The LAB1 reference bars later on are a useful anchor, but they are not a strict upper bound for Lab 2. They come from a different room, with a different geometry and different test distribution. So when the fully adapted Lab 2 model matches or slightly exceeds the Lab 1 reference in some summaries, that should be read as very strong target-domain performance, not as a contradiction.
The final website benchmark now uses the exact v0.7.1 outputs. The benchmark re-evaluates LAB1 reference, LAB2 zero-shot, LAB2 head-only, LAB2 partial fine-tune, and LAB2 full fine-tune on a single shared protocol set: all 13 active sensors, plus the top 5 subsets for k=5, k=3, and k=2 discovered from the head-only subset search. This is the clean, directly comparable transfer benchmark that the final report and website were aiming for.
| Regime | LAB1 Ref Temp R² | LAB2 Zero-shot Temp R² | LAB2 Head-only Temp R² | LAB2 Partial FT Temp R² | LAB2 Full FT Temp R² | LAB1 Ref Humidity R² | LAB2 Zero-shot Humidity R² | LAB2 Head-only Humidity R² | LAB2 Partial FT Humidity R² | LAB2 Full FT Humidity R² |
|---|---|---|---|---|---|---|---|---|---|---|
| All 13 active | 0.951 | 0.833 | 0.960 | 0.970 | 0.981 | 0.986 | 0.889 | 0.968 | 0.975 | 0.986 |
| Top 5 mean (k=5) | 0.932 | 0.825 | 0.956 | 0.968 | 0.978 | 0.979 | 0.876 | 0.965 | 0.973 | 0.984 |
| Top 5 mean (k=3) | 0.923 | 0.820 | 0.959 | 0.968 | 0.978 | 0.976 | 0.864 | 0.969 | 0.975 | 0.982 |
| Top 5 mean (k=2) | 0.896 | 0.808 | 0.952 | 0.963 | 0.974 | 0.966 | 0.865 | 0.964 | 0.969 | 0.978 |
This benchmark finally resolves the old comparability problem. Earlier versions mixed fixed protocols and sampled subset sweeps, which made direct transfer-mode comparison awkward. In v0.7.1, every mode is scored on the same selected benchmark, so the conclusions are much more defensible.
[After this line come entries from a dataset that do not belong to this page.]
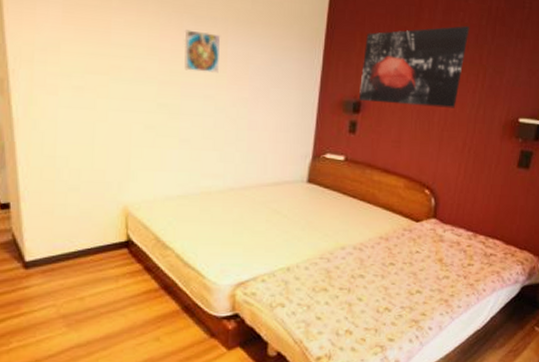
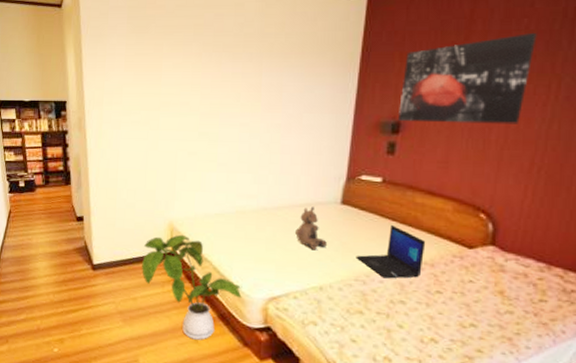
house plant: none [90,220,208,337] -> present [142,234,242,340]
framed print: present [184,29,221,73] -> none [222,66,256,103]
teddy bear: none [263,186,295,231] -> present [295,207,328,251]
laptop: none [321,202,382,255] -> present [356,224,426,279]

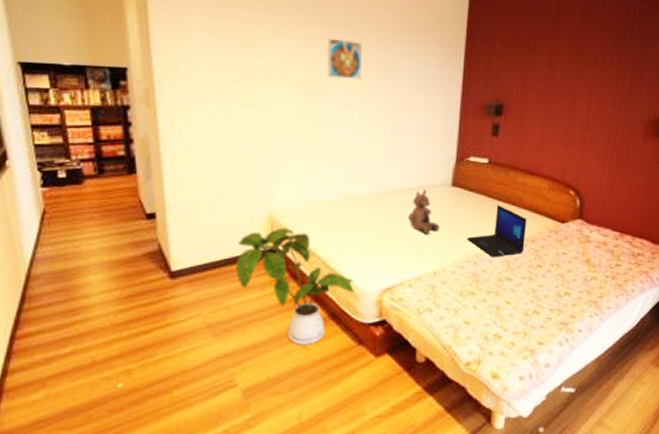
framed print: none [222,66,256,103] -> present [326,38,363,80]
wall art: present [399,32,537,124] -> none [501,27,608,109]

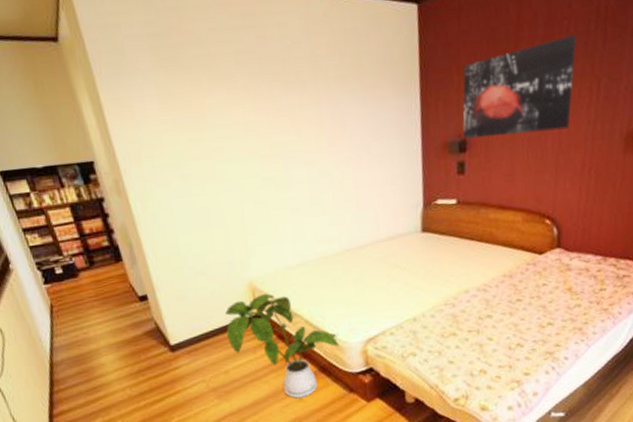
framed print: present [326,38,363,80] -> none [276,97,317,140]
teddy bear: present [408,190,440,235] -> none [382,239,415,284]
laptop: present [467,204,527,257] -> none [442,244,503,297]
wall art: none [501,27,608,109] -> present [463,34,577,138]

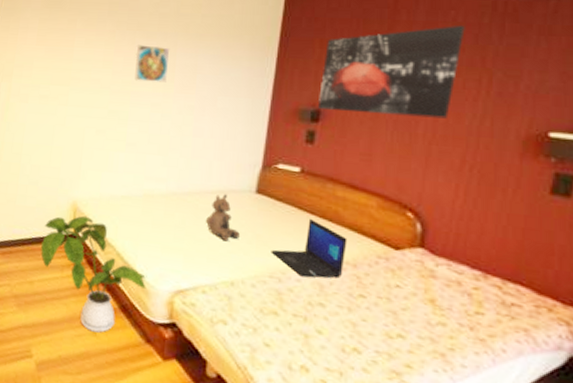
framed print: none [276,97,317,140] -> present [135,44,170,83]
teddy bear: none [382,239,415,284] -> present [206,194,241,242]
laptop: none [442,244,503,297] -> present [271,218,348,279]

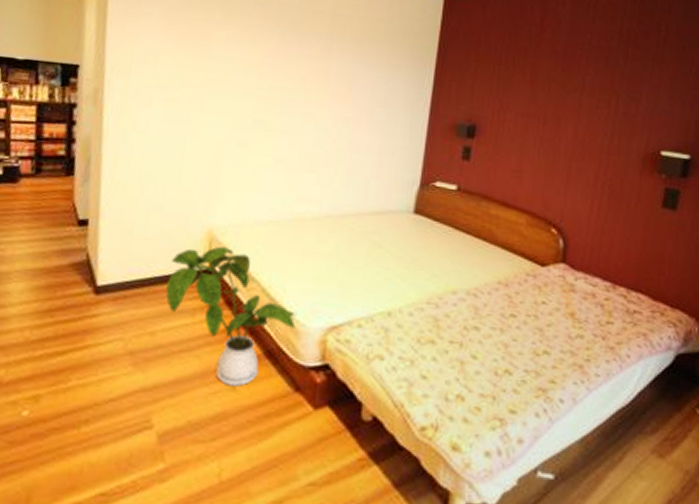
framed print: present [135,44,170,83] -> none [284,44,325,90]
teddy bear: present [206,194,241,242] -> none [362,215,399,268]
laptop: present [271,218,348,279] -> none [428,238,500,301]
wall art: present [318,25,465,119] -> none [474,47,598,137]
The strongest sparse subsets were selected from the head-only search and then reused for the common benchmark. A practical pattern stands out immediately: sensor 12 appears repeatedly, often together with sensors 2, 11, 1, 10, or 9. That suggests the best sparse layouts are leveraging a few strategically informative locations rather than merely spreading sensors evenly across the room.
| k | Selected subsets |
|---|---|
| 5 | {3, 9, 10, 11, 12}; {2, 5, 8, 10, 12}; {3, 4, 6, 11, 12}; {1, 2, 6, 9, 12}; {2, 7, 8, 11, 13} |
| 3 | {2, 10, 12}; {1, 9, 11}; {9, 11, 12}; {6, 10, 12}; {1, 2, 12} |
| 2 | {2, 12}; {1, 2}; {11, 12}; {6, 8}; {1, 11} |
The all-13 maps make the spatial transfer story visible. In both temperature and humidity, the zero-shot errors are not uniform across the room; they are concentrated in a few difficult Lab 2 regions. Head-only and partial fine-tuning correct most of those local failures, and full fine-tuning produces a nearly uniform high-R² map.
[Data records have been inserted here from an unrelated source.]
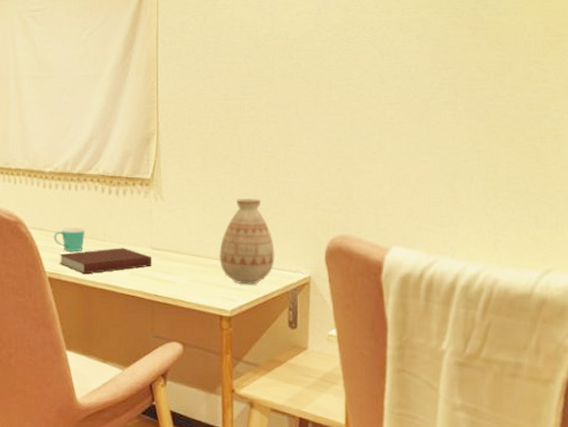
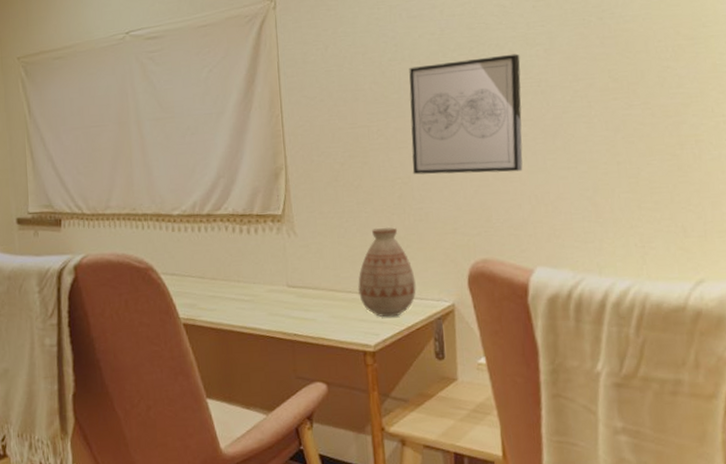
mug: present [53,227,86,252] -> none [186,270,219,296]
notebook: present [59,247,152,275] -> none [193,287,290,318]
wall art: none [280,38,393,153] -> present [409,53,523,175]

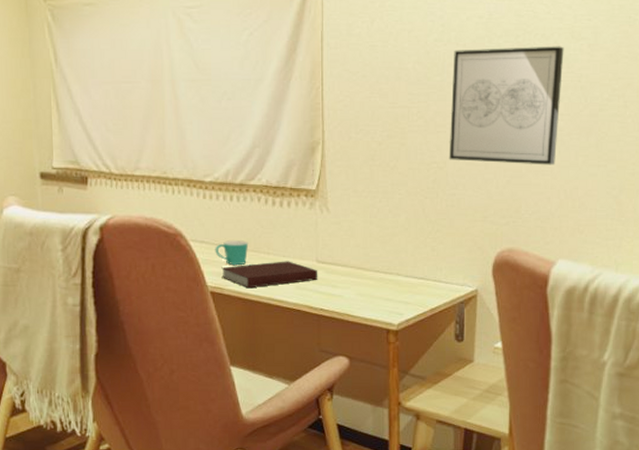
mug: none [186,270,219,296] -> present [215,239,249,266]
notebook: none [193,287,290,318] -> present [221,261,318,289]
vase: present [357,227,416,317] -> none [385,210,442,298]

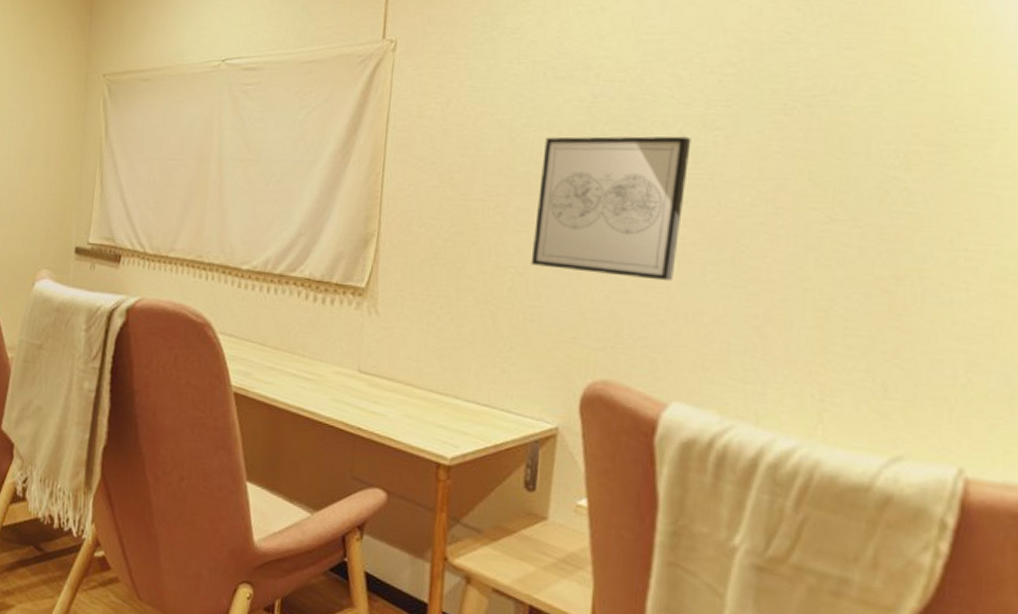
mug: present [215,239,249,266] -> none [244,336,283,366]
notebook: present [221,261,318,289] -> none [248,365,359,394]

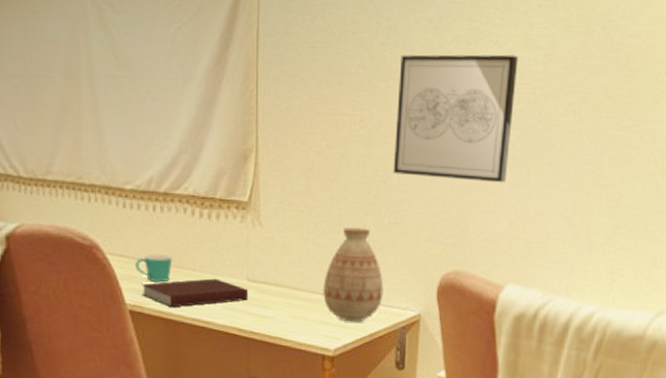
mug: none [244,336,283,366] -> present [135,253,173,283]
notebook: none [248,365,359,394] -> present [142,278,249,308]
vase: none [441,321,514,430] -> present [322,226,384,322]

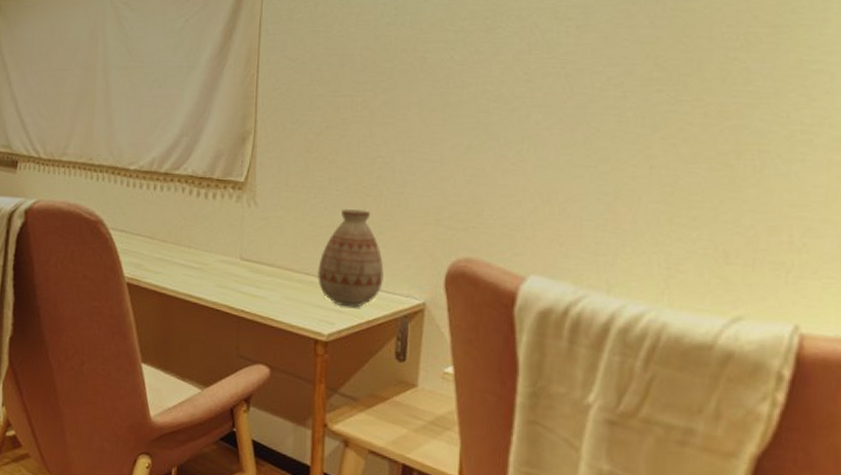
mug: present [135,253,173,283] -> none [134,230,170,258]
notebook: present [142,278,249,308] -> none [139,255,242,283]
wall art: present [393,54,519,183] -> none [397,28,545,164]

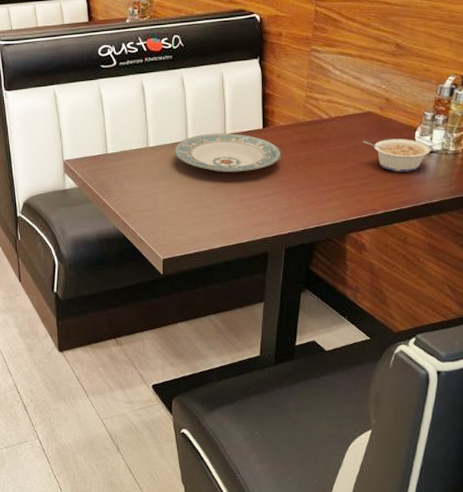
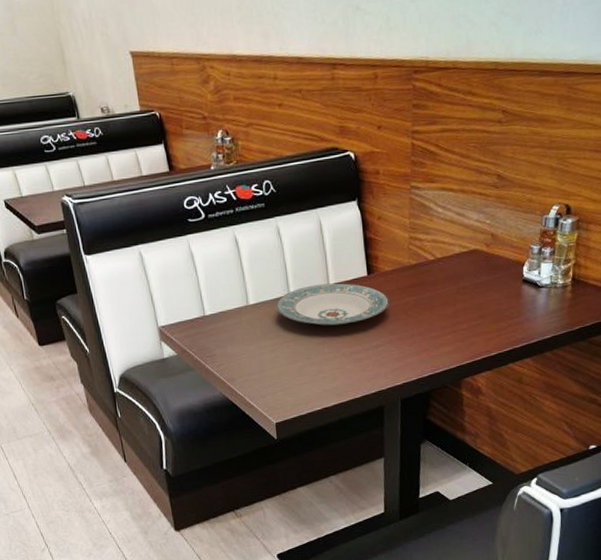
legume: present [363,139,431,172] -> none [471,275,540,311]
The next figures show the exact selected sparse subsets for k=5, k=3, and k=2. These are not averages over all possible subsets. They are the strongest subsets discovered in the head-only search, re-evaluated under every transfer mode on the common benchmark.
These example plots compare the Lab 2 ground truth, a sparse IDW baseline, and the DeepONet reconstructions under the different transfer modes for the same sparse protocol. The IDW baseline is easy to interpret but visibly oversmooths the field. The adapted DeepONet models recover sharper and more realistic room structure from the same sparse sensor input.
The current pipeline reconstructs dense temperature and humidity fields. A separate thermal comfort model is still the next layer to add on top of these reconstructed fields; it is not yet part of the current benchmark outputs.